**TESTO DI RIFERIMENTO**
┏━━

L’“impresa sociale non profit” (sottolineo comunque la contraddizione dottrinale fra impresa e non profit) intesa come “azienda non profit” che si articola in attività di “produzione e consumo” tradizionale (si rimanda, di massima, alle attività aziendali dell’impresa), soddisfa i bisogni giudicati di utilità pubblica che non necessariamente possono o devono essere demandati allo stato. Essa agisce in modo imprenditoriale non solo partecipando all’incremento della ricchezza del paese (“rischio imprenditoriale”), ma rispondendo direttamente a bisogni trascurati dal mercato e dalle imprese for profit anche se ad orientamento sociale (assumendo il rischio imprenditoriale sociale in modo prevalente). Essa inoltre non distribuisce gli utili eventuali (ed auspicabili), ma li reinveste nell’azienda al fine di “dinamizzare” la propria attività per raggiungere i fini (prevalentemente statutari e di cultura diffusa) in logica di efficacia teleologica, efficienza gestionale ed economicità equilibrata.

Quindi “l’impresa sociale non profit” sostituisce la catena composta da “produzione di ricchezza economica”->prelievo fiscale da parte dello stato(o donazioni a non profit)->destinazione della ricchezza a fasce o settori deboli emarginati dal “circuito del mercato” con “produzione, distribuzione e consumo del valore” in modo diretto rispetto ai bisogni ed attivando un processo di disintermediazione che tramite un’attività efficiente, efficace, in costanza di economicità soddisfa direttamente i bisogni di fasce o settori deboli (non residuali ma parte integrante del sistema territorio) in logica, spesso, di sussidiarietà orizzontale (elemento ormai imprescindibile anche alla luce del federalismo). Inoltre l’“impresa sociale non profit” mette in “circolo virtuoso economico-finanziario” sia persone che vogliono raggiungere in modo diretto e non mediato risultati economico-sociali a favore di segmenti costituiti da fasce deboli (persone o settori) sia persone che sono in sé “fasce deboli” (anziani, tossicodipendenti, alcoolisti, carcerati, malati psichici, donne, immigrati ecc.) e che non troverebbero facilmente spazio lavorativo tutelato nel “circuito del mercato” oppure adottano il concetto “solidaristico e di mutualità” come fattore critico di successo dell’azienda e come valore aggiunto percepito dai clienti/utenti dell’”impresa sociale non profit”.

L’insieme delle “imprese sociali” forma il “terzo settore” che gioca un ruolo sempre più rilevante nell’economia del nostro territorio1. Nell’ambito di tale sfera economica operano le imprese sociali non profit che, nelle varie forme giuridiche (associazioni, fondazioni, cooperative sociali, etc.), erogano servizi per il soddisfacimento dei bisogni economico-sociali della collettività. Tali organizzazioni, si è visto, agiscono in diversi ambiti che variano dal settore socio-sanitario a quello ambientale, dalla formazione all’educazione e alla ricerca, dallo sport ed “entertainment” alla difesa dei diritti dei cittadini, dalla cultura al sostegno e sviluppo economico dei paesi in via di sviluppo e così via.

┗━━

**ELENCO DEI DATI**
┏━━

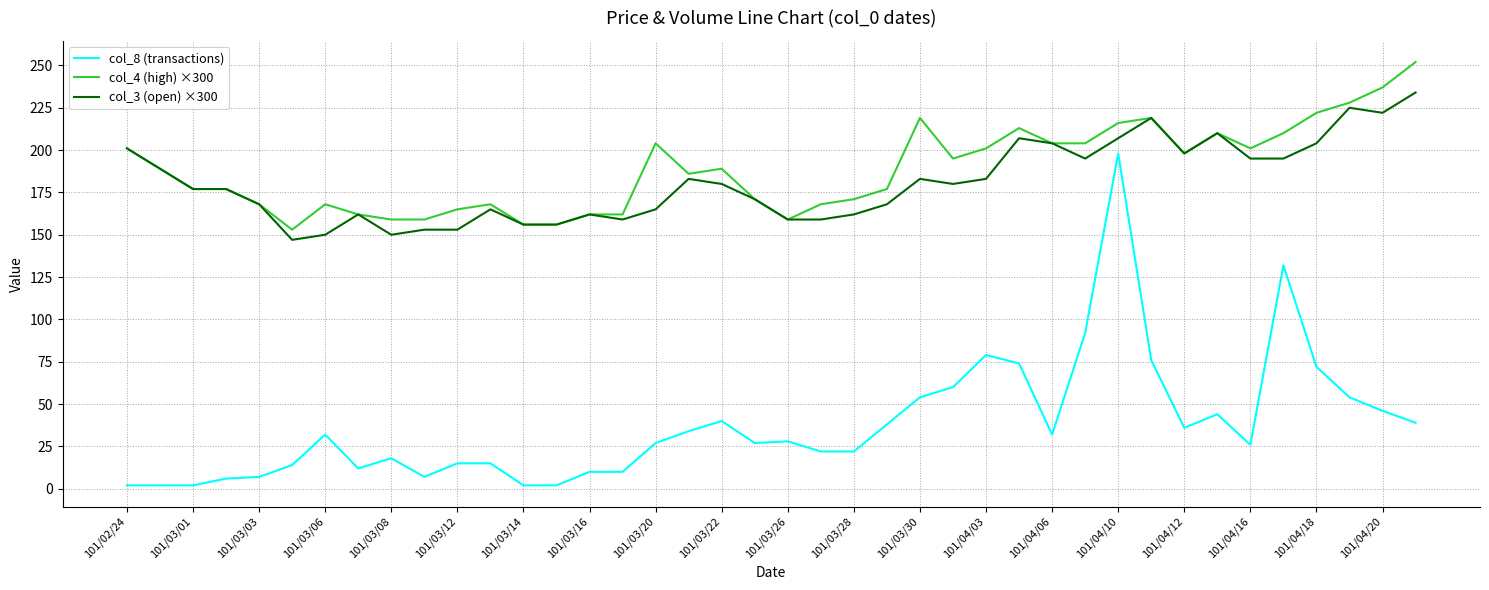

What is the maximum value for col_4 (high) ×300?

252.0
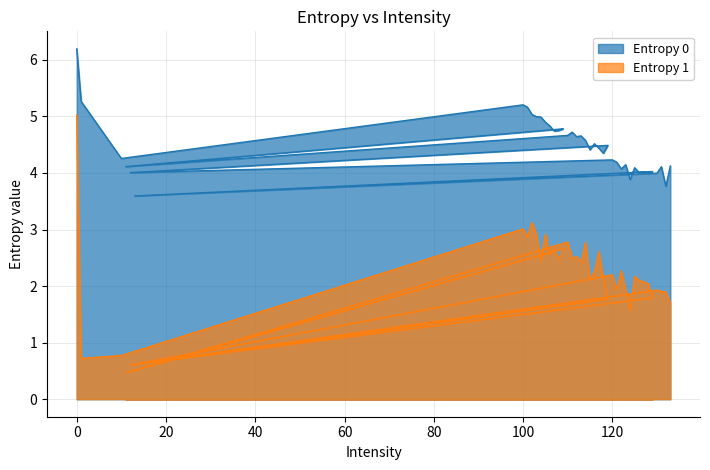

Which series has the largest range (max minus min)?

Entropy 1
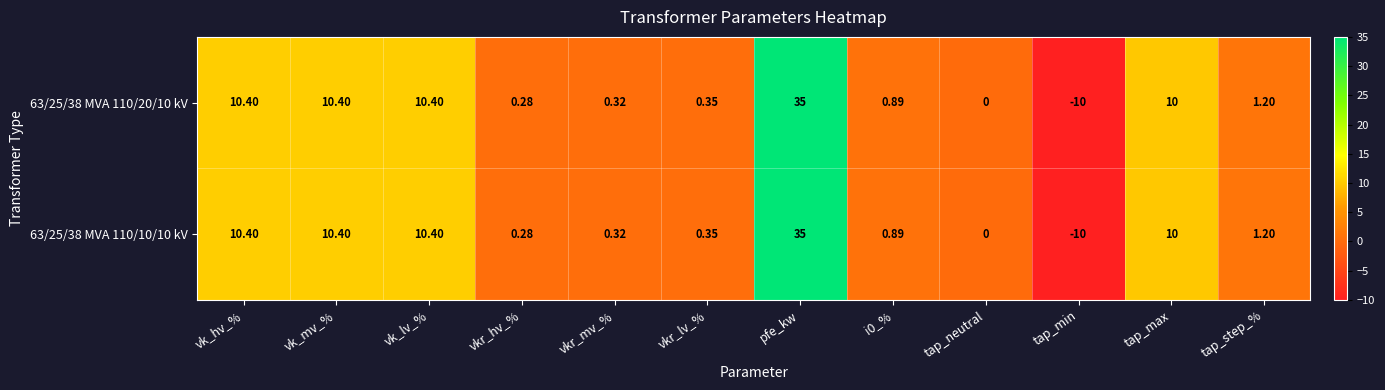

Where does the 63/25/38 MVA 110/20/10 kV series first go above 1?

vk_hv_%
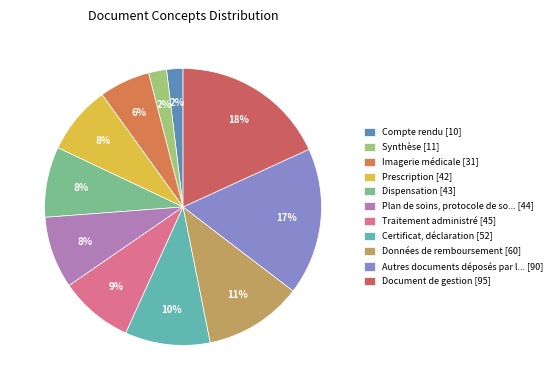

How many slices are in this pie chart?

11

┗━━
┏━━

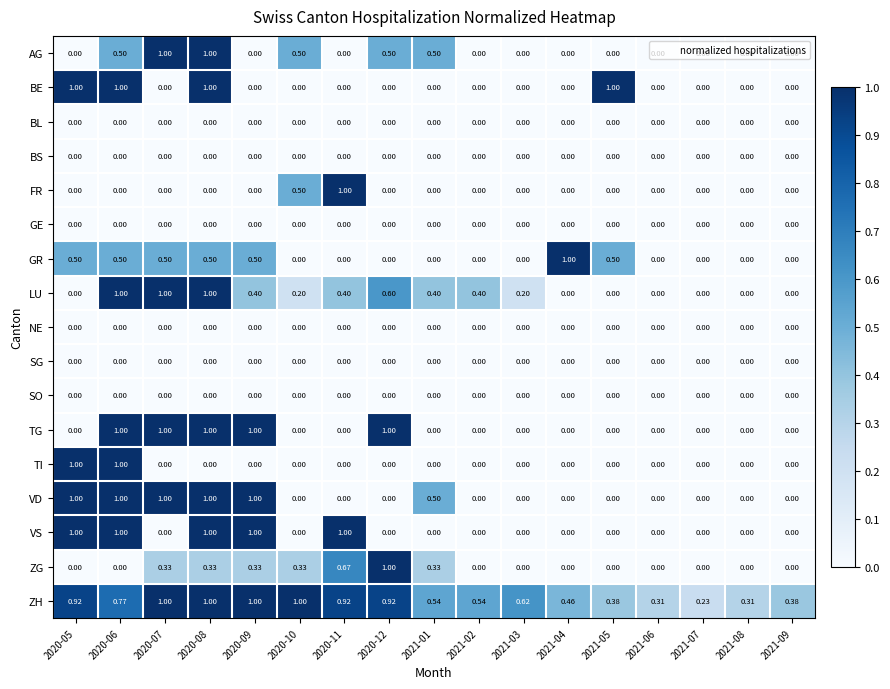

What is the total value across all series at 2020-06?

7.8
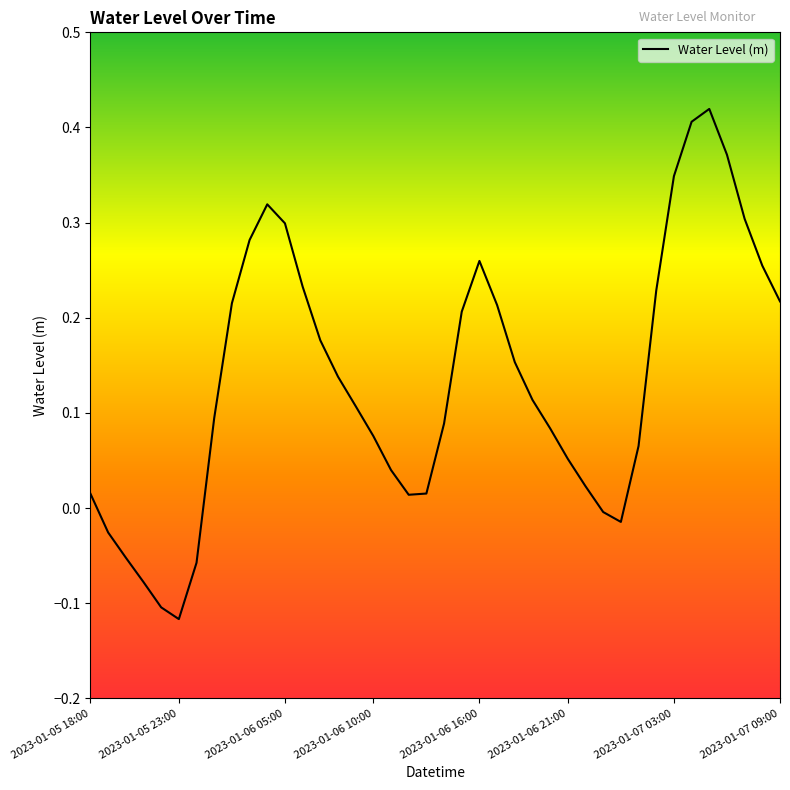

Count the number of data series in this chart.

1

┗━━

**ELENCO DEI COMPITI**
1. Elenca tutte le categorie di persone che il testo sull'impresa sociale non profit indica tra parentesi come "fasce deboli".
2. Secondo il testo sull'impresa sociale non profit, che cosa fa l'impresa con gli utili eventuali?
3. Prosegui il testo sull'impresa sociale non profit dopo la sua ultima frase.

**ELENCO DELLE RISPOSTE**
1. anziani, tossicodipendenti, alcoolisti, carcerati, malati psichici, donne, immigrati

2. Non li distribuisce, ma li reinveste nell'azienda per "dinamizzare" la propria attività e raggiungere i propri fini.

3.
Questo allargamento sulla sfera d’azione di tali organizzazioni fa riflettere circa la dimensione del fenomeno (220.000 aziende non profit, 700.000 dipendenti - dati Istat 1999) ed induce gli studiosi a considerare la possibilità di utilizzo di differenti strumenti.

In realtà, come è stato sottolineato, la riscoperta dell’economia non profit non va correlata alla originalità del fenomeno in sé, ma alla novità della strumentazione utilizzabile. In tal senso, si rende possibile applicare il concetto di azienda2.

Allo scopo di evidenziare la specificità delle aziende non profit (imprese sociali non profit), è opportuno procedere ad un loro preliminare inquadramento nell’ambito della dottrina economico-aziendale e quindi si ritiene opportuno analizzare, sia pur brevemente, la concezione dottrinale di alcuni studiosi che hanno rivolto la propria attenzione non solo alle aziende di produzione (le imprese), ma anche alle organizzazioni non a scopo di lucro, ossia le aziende non profit/imprese sociali non profit.

L’autore che viene considerato l’iniziatore della scuola aziendale italiana, Fabio Besta, è il primo ad inquadrare le aziende non profit nell’ambito di una generica classificazione delle aziende3. La distinzione, che egli effettua sulla base del fine, avviene attraverso una collocazione in due macroclassi: nella prima colloca quelle per cui la ricchezza è oggetto, mezzo e scopo dell’amministrazione; nella seconda rientrano quelle aziende in cui la ricchezza è solamente mezzo, ossia quelle aziende che “mirano al soddisfacimento di tutti i bisogni di una persona, di una famiglia o di un’unione ovvero al conseguimento di beni di indole varia”4.

Tale concezione strumentale della ricchezza, finalizzata al raggiungimento di scopi non esclusivamente economici5 viene ripresa ed esplicitata maggiormente da Zappa il quale, afferma che «i diversi fattori economici e non economici della vita sociale operano in durevole carattere complementare affinché gli alti scopi etici dell’esistenza umana siano raggiunti»6. Appare evidente nel pensiero zappiano il ruolo e il significato sociale ed etico che ha l’azienda in un qualsiasi contesto economico. Perciò, tutte le aziende, di qualsiasi natura e genere, debbono in qualche modo «realizzare obiettivi etici, civili e politici propri delle moderne società pervenute ad un alto grado di evoluzione, sebbene ancora lontane dall’invocata perfezione».

L’importanza del ruolo sociale svolto dalle aziende assume rilevanza anche nell’opera degli autori successivi; così, Onida, pur riconoscendo il ruolo di stimolo all’iniziativa privata costituito dal lucro, sottolinea la necessità di porre delle limitazioni al suo conseguimento, non solo per adempiere a precetti morali, ma anche in considerazione «dello stesso spirito economico, sapientemente inteso, giacché dette limitazioni, se valgono a contemperare il tornaconto particolare dell’azienda col bene comune, non mortificano, per questo, l’azienda stessa ma ne sono anzi reali fattori di consolidamento e di durevole prosperità»7.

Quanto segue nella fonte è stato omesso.